Die Heil- und Pflegeanstalt Mainkofen, in der vornationalsozialistischen Zeit ein psychiatrisches Krankenhaus, war systematisch zu einer Sterbeanstalt entwickelt worden. Zunächst wurden von dort während der ersten Phase der "Euthanasie"-Morde bis August 1941 Menschen in die Tötungsanstalt Schloss Hartheim in der Nähe von Linz verschleppt und mit Gas ermordet. 606 von ihnen sind namentlich bekannt. Später wurden die Patientinnen und Patienten in Mainkofen selbst ermordet, und zwar durch Nahrungsentzug im Rahmen des "Bayrischen Hungererlasses" (Hungerkost, fleisch- und fettlose Ernährung, in Mainkofen als "3-b Kost" bezeichnet), pflegerische Vernachlässigung und überdosierte Medikamentengaben. Nach dem Wissensstand von 2016 starben 760 Mainkofener Anstaltsbewohnerinnen und -bewohner an Unterernährung. Als angebliche Todesursache wurde insbesondere Darmkatarrh, Tuberkulose, Lungenentzündung bzw. Lungentuberkulose angegeben.
Von den 113 Alsterdorfer Jungen und Männern, die am 12. August 1943 in Mainkofen eintrafen, verstarben 74 bis Ende 1945. Als Todesursache tauchte, wie in anderen Sterbeanstalten auch, immer wieder "Lungentuberkulose" auf, so vierzig Mal bei den 74 der dort verstorbenen Patienten aus Alsterdorf. "Darmkatarrh" wurde fünfzehn Mal als Todesursache genannt. Nur 39 Menschen aus Alsterdorf überlebten das Jahr 1945, davon 15 Erwachsene sowie 24 Kinder und Jugendliche im Alter bis zu 21 Jahren. Die überlebenden Patienten wurden am 19. Dezember 1947 zurück nach Alsterdorf verlegt.
Kurt Walter Lohmann lebte noch eineinhalb Jahre in Mainkofen. Seine Patientenakte enthält jedoch keinerlei Aufzeichnungen darüber, wie es ihm in der fremden Umgebung ergangen ist. Nach dem überlieferten Leichenschau-Schein starb der vierzehnjährige Junge am 14. Februar 1945 an Lungentuberkulose. Kurt Lohmanns Mutter wurde von dem Ableben ihres Sohnes am 20. Februar 1945 lakonisch durch ein Telegramm unterrichtet: "Lohmann Kurt gestorben. Beerdigung heute erfolgt."

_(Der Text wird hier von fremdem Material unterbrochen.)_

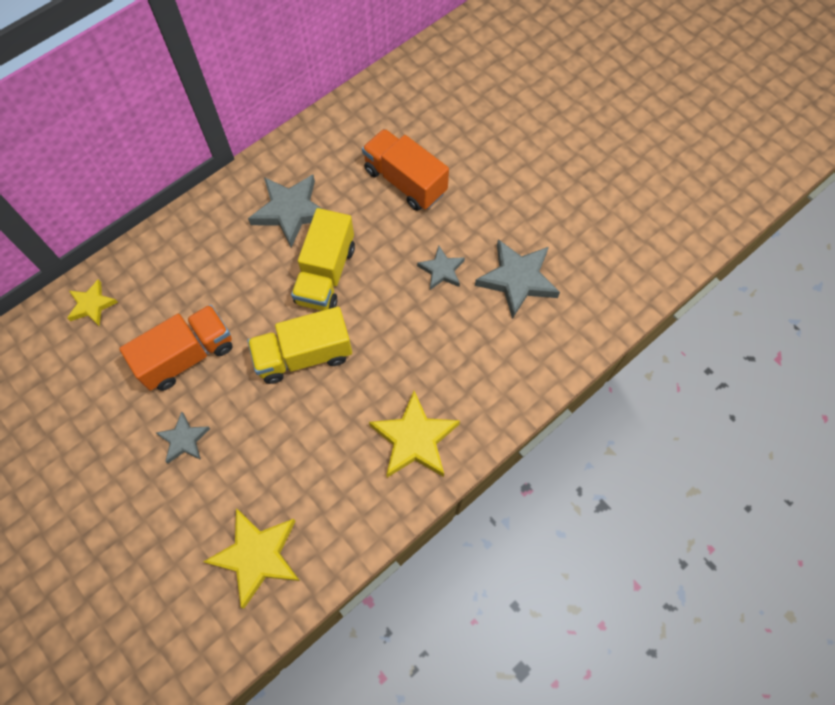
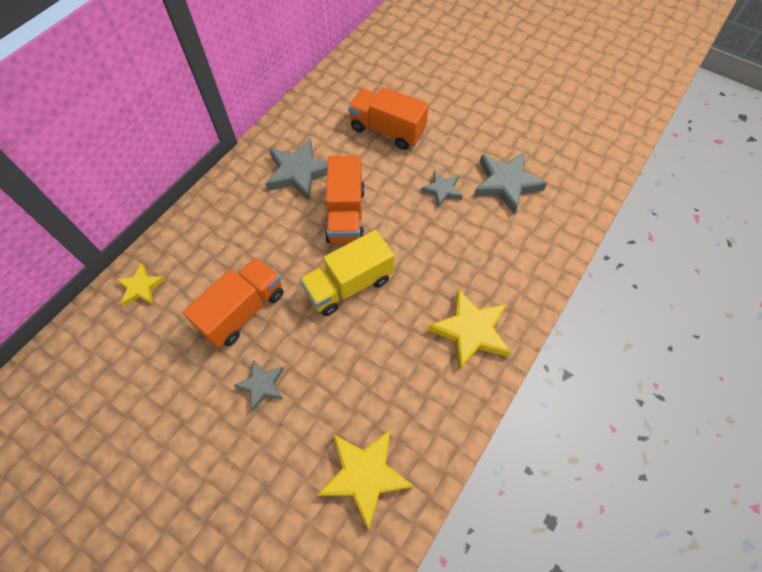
camera: 15 degrees left, 5 degrees down
(326, 274) = (346, 215): yellow truck -> orange truck

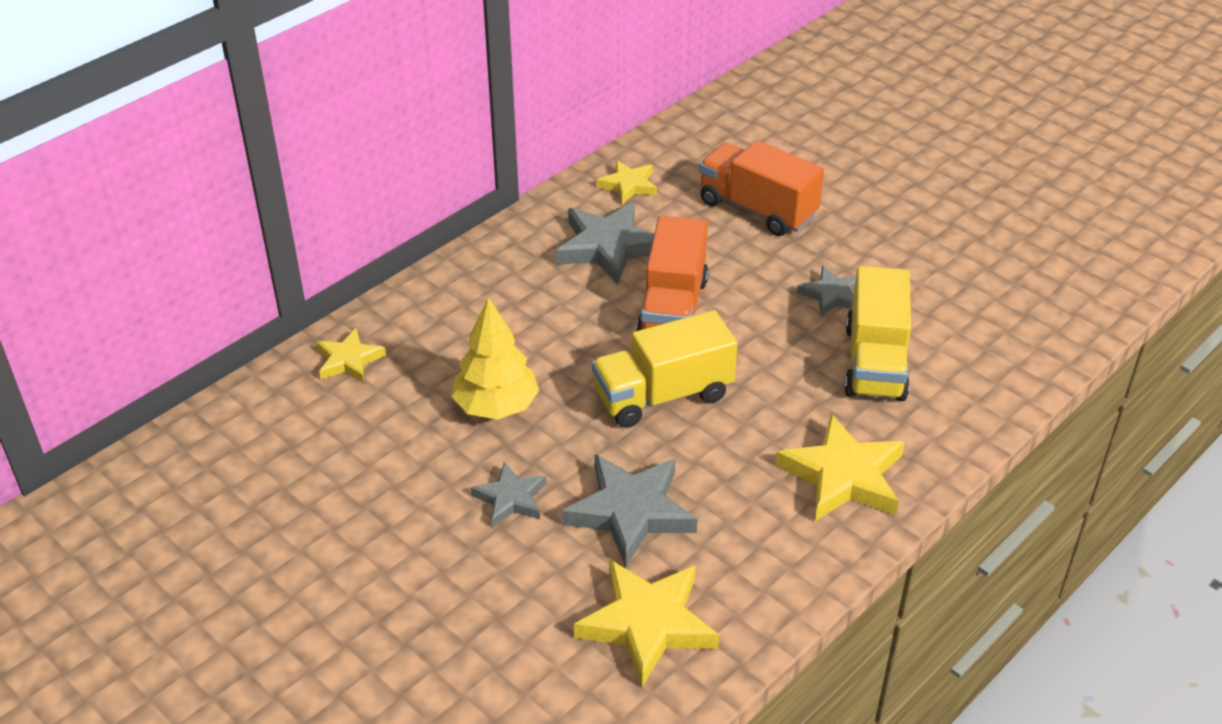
camera: 10 degrees right, 20 degrees down
(243, 310) = (496, 406): orange truck -> yellow tree
(305, 122) = (628, 185): none -> yellow star
(476, 238) = (875, 362): none -> yellow truck
(506, 184) = (937, 299): grey star -> grey star (630, 512)

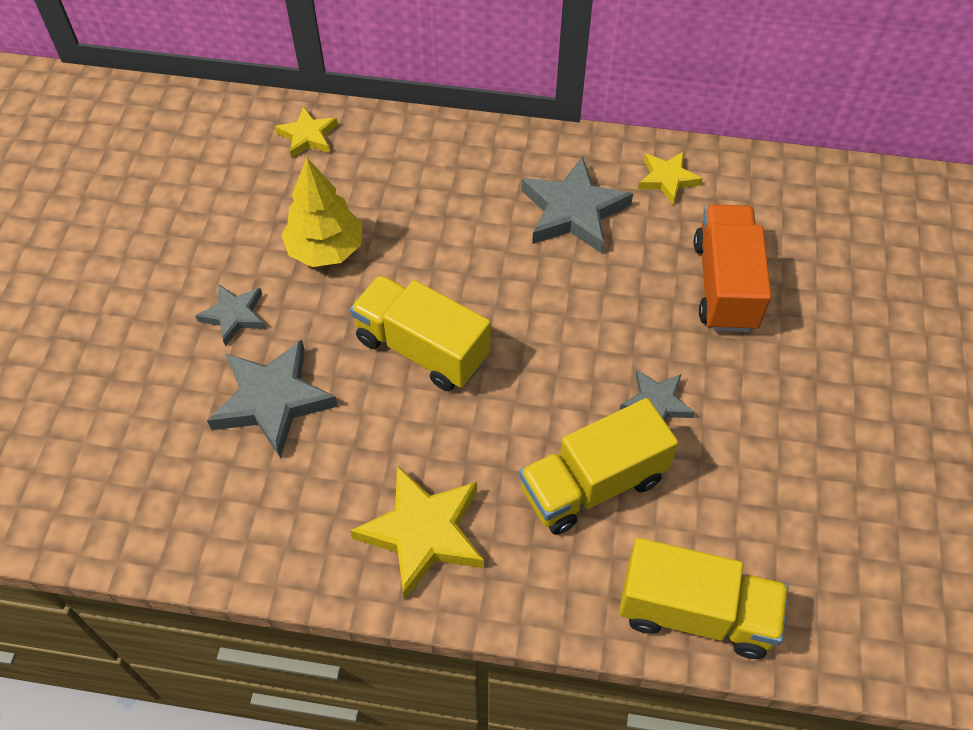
camera: 55 degrees right, 15 degrees up
(647, 624) = (160, 478): yellow star -> none
(672, 309) = (534, 297): orange truck -> none
(1021, 364) = (695, 612): none -> yellow truck

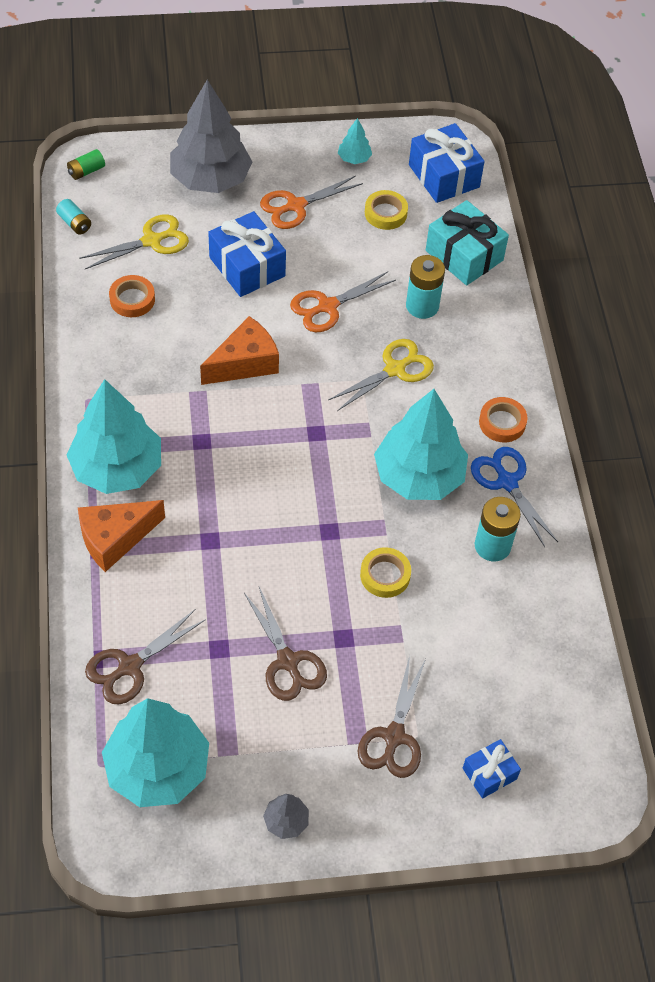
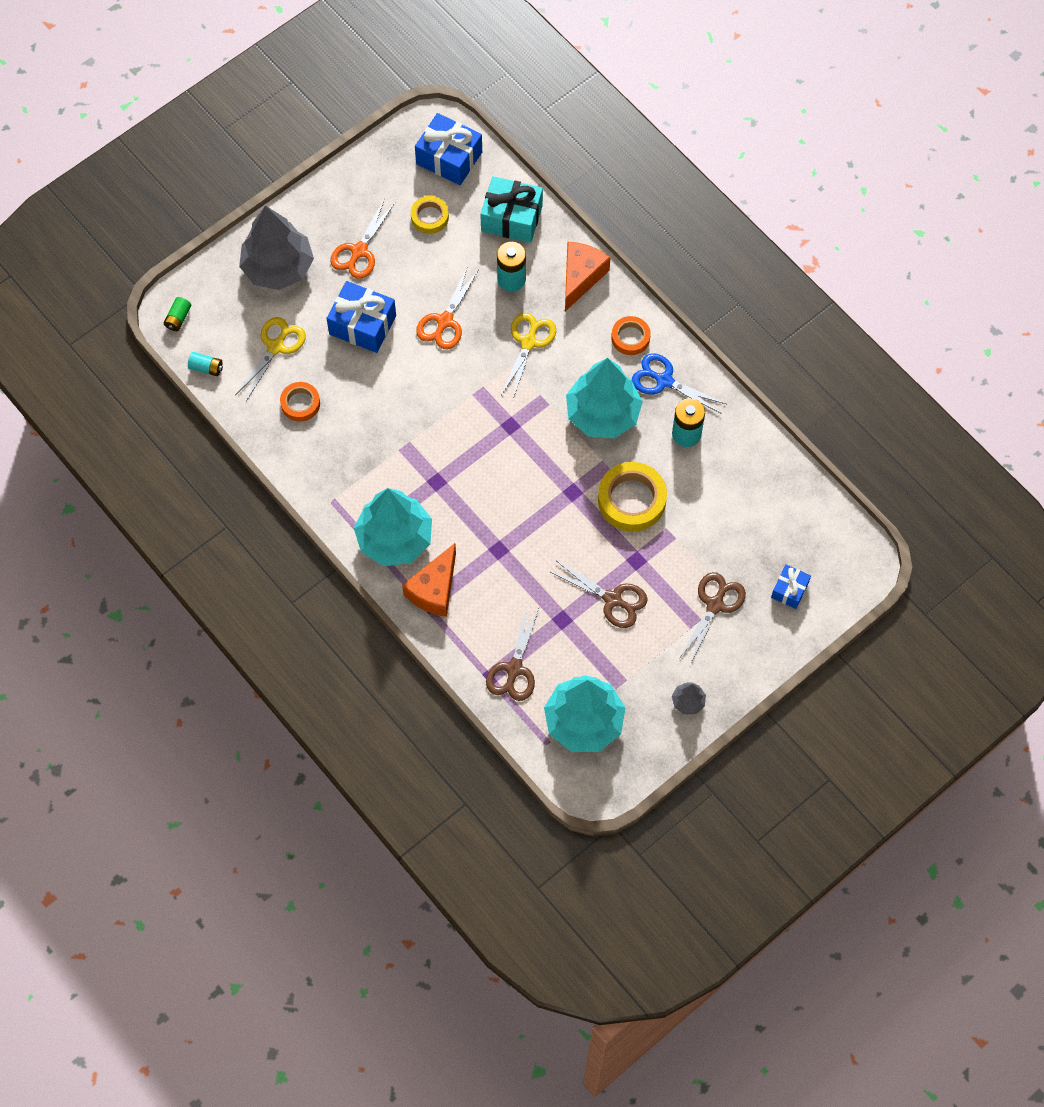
camera: 30 degrees left, 10 degrees up
(245, 363) = (420, 403): orange cheese -> orange cheese (581, 277)
(354, 158) = (371, 183): turquoise tree -> none
(385, 575) = (631, 500): yellow tape -> yellow tape, size x1.71
(394, 737) = (715, 605): brown scissors -> brown scissors turned 135 degrees counterclockwise

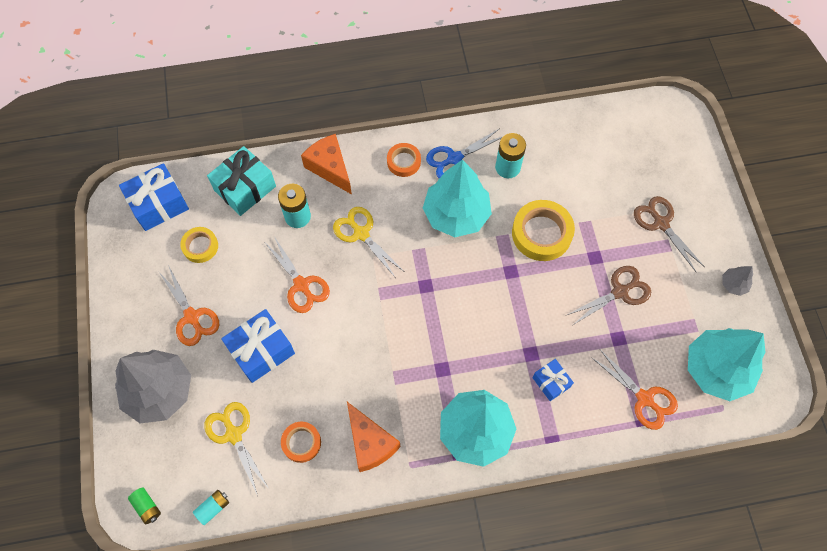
camera: 60 degrees left, 0 degrees up
(434, 589) = (540, 424): orange cheese -> orange cheese (370, 443)
(514, 669) = (644, 399): brown scissors -> orange scissors
(789, 590) = (674, 168): blue gift -> blue gift (551, 382)

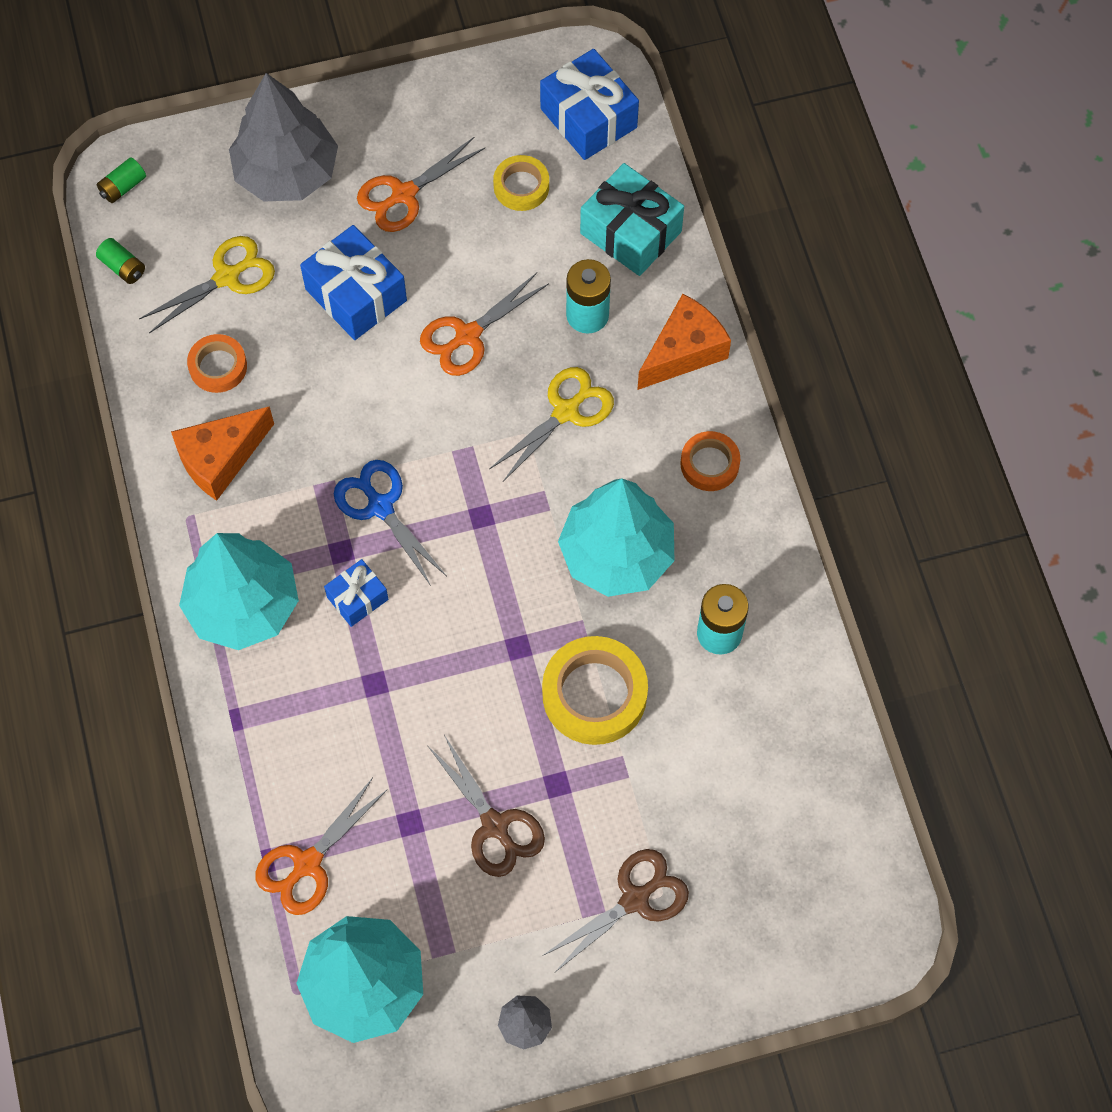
camera: 85 degrees right, 0 degrees up
(213, 508) = (123, 267): turquoise battery -> green battery
(454, 159) = (726, 544): blue scissors -> blue scissors (380, 506)
(551, 382) = (328, 716): blue gift -> blue gift (357, 598)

Es ist davon auszugehen, dass Kurt Lohmann dem in Mainkofen üblichen Nahrungsentzug zum Opfer gefallen ist.
Stand: Januar 2023
© Ingo Wille
Quellen: Evangelische Stiftung Alsterdorf, Archiv, Bewohnerakte V 469; Michael Wunder, Ingrid Genkel, Harald Jenner, Auf dieser schiefen Ebene gibt es kein Halten mehr – Die Alsterdorfer Anstalten im Nationalsozialismus, Stuttgart 2016, S. 315 ff.